___ Supplied records
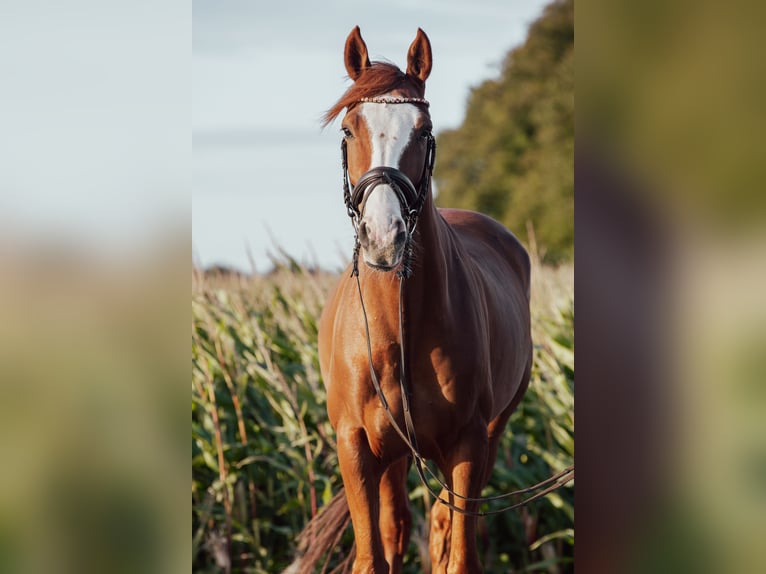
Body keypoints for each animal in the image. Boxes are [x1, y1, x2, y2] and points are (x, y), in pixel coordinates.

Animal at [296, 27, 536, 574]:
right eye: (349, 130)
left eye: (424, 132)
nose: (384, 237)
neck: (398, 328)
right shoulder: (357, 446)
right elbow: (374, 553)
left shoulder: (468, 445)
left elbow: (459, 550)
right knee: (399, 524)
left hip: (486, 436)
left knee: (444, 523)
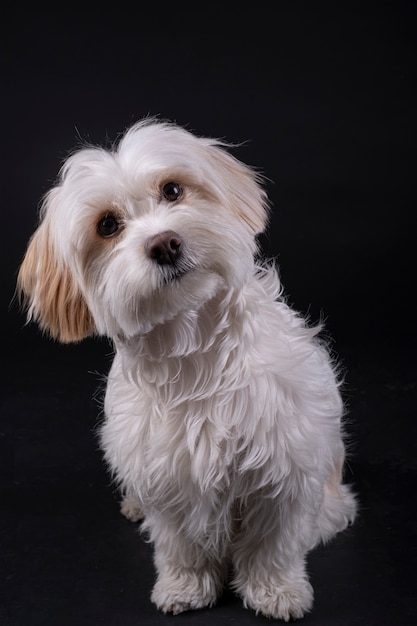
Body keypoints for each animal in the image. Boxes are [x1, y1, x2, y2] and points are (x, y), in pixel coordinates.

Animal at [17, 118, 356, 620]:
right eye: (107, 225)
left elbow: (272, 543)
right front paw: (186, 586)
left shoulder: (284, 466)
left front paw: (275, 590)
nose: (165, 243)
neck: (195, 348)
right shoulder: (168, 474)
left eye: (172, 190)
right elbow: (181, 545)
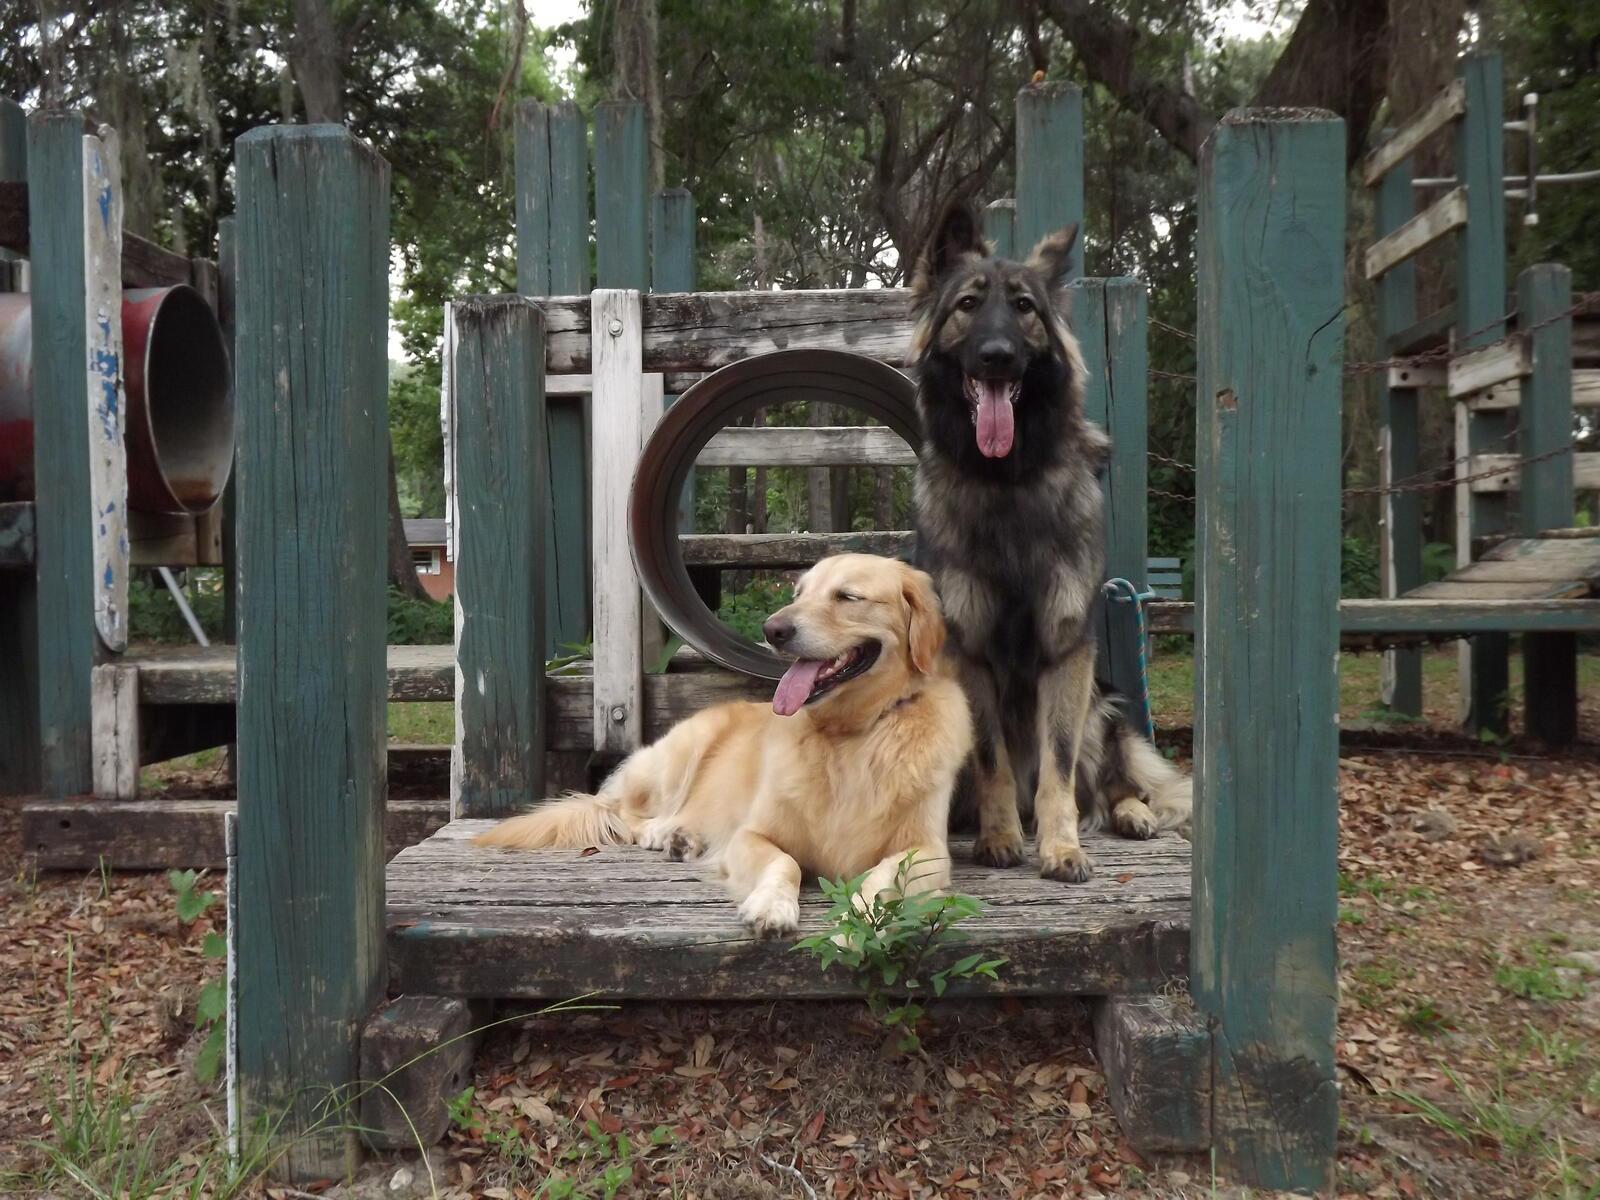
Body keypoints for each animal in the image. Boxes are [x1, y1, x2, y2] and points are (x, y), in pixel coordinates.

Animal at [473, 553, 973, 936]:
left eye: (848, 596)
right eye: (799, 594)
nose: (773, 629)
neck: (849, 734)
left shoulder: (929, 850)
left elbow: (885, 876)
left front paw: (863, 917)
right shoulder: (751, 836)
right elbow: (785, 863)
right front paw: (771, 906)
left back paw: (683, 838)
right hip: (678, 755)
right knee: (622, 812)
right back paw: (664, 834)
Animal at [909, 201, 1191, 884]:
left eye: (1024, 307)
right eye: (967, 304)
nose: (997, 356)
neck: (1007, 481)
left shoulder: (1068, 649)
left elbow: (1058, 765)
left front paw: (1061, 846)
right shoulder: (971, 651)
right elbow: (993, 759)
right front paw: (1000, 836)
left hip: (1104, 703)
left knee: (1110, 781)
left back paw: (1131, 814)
______
___ Supplied records
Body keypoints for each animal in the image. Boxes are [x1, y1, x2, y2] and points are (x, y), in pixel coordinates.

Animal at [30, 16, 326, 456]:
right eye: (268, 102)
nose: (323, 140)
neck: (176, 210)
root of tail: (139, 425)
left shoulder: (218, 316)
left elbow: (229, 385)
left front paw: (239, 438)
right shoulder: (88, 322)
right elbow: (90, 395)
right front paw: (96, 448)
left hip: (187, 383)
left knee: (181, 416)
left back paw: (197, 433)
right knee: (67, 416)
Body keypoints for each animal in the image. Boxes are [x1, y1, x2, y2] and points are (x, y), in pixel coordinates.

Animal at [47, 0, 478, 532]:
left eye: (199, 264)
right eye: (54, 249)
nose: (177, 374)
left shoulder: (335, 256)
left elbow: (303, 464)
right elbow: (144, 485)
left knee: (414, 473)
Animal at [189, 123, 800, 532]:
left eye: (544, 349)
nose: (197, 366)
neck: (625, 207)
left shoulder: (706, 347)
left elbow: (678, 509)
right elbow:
______
Gather and copy every line of the data in which the string "front" is found.

*Written answer:*
right front paw: (186, 586)
left front paw: (275, 590)
left front paw: (863, 917)
right front paw: (771, 906)
left front paw: (1061, 846)
right front paw: (1000, 836)
left front paw: (239, 438)
right front paw: (96, 448)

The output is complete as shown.